Work required>
Find "line: (406, 860) -> (398, 695), removed" in the material below, then copy that line and every subsequent line to the end, exactly.

Data>
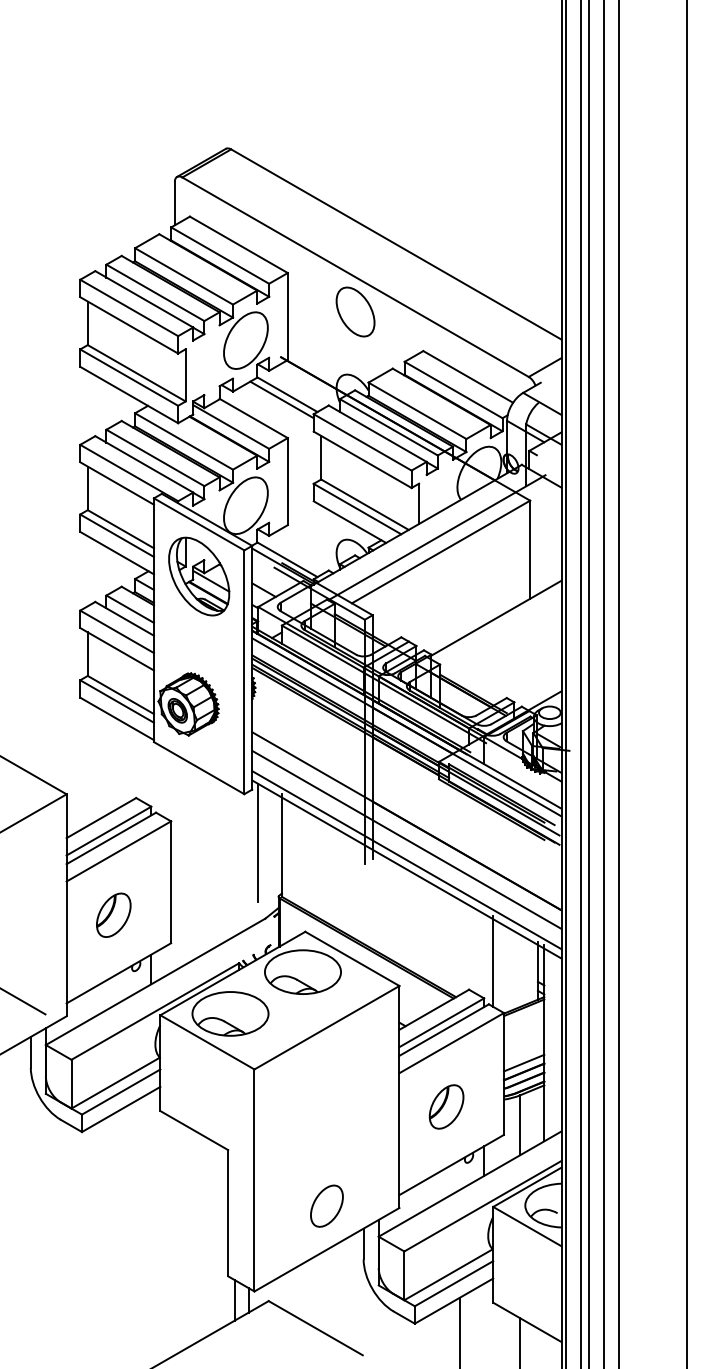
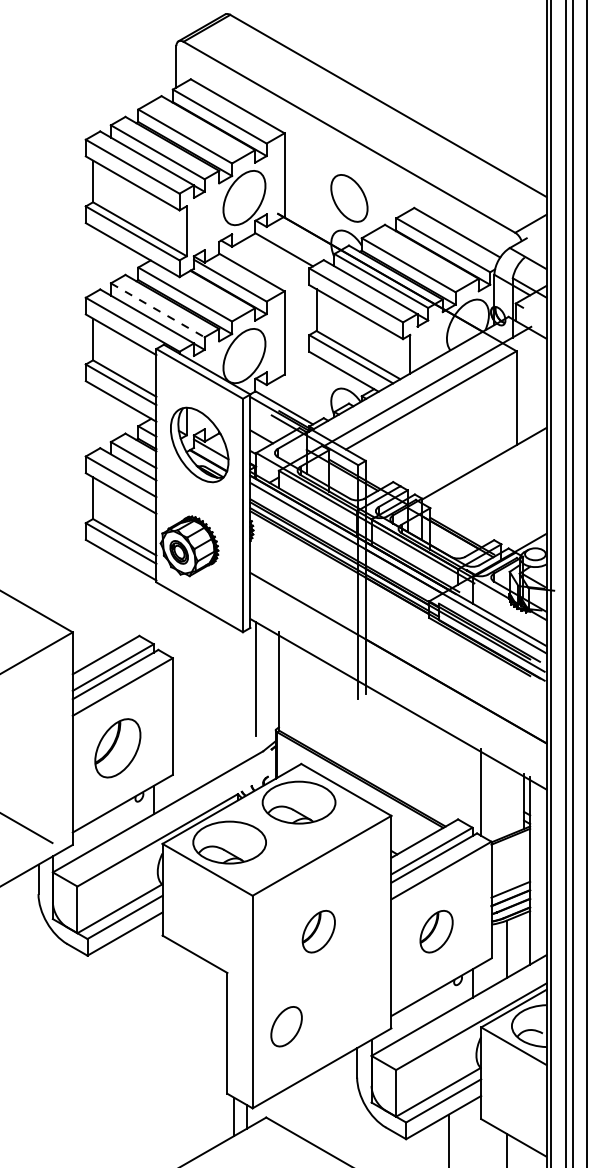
part: (355, 311) -> (349, 197), moved
line: (281, 399) -> (278, 254), removed
line: (155, 458) -> (157, 310), solid -> dashed
part: (199, 576) -> (200, 444), moved
line: (406, 839) -> (398, 675), removed
line: (406, 860) -> (398, 695), removed
part: (113, 914) -> (117, 747), size x1.4
part: (323, 1106) -> (318, 931), added
part: (326, 1205) -> (286, 1026), moved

Expected answer>
line: (406, 860) -> (398, 695), removed
part: (113, 914) -> (117, 747), size x1.4
part: (323, 1106) -> (318, 931), added
part: (326, 1205) -> (286, 1026), moved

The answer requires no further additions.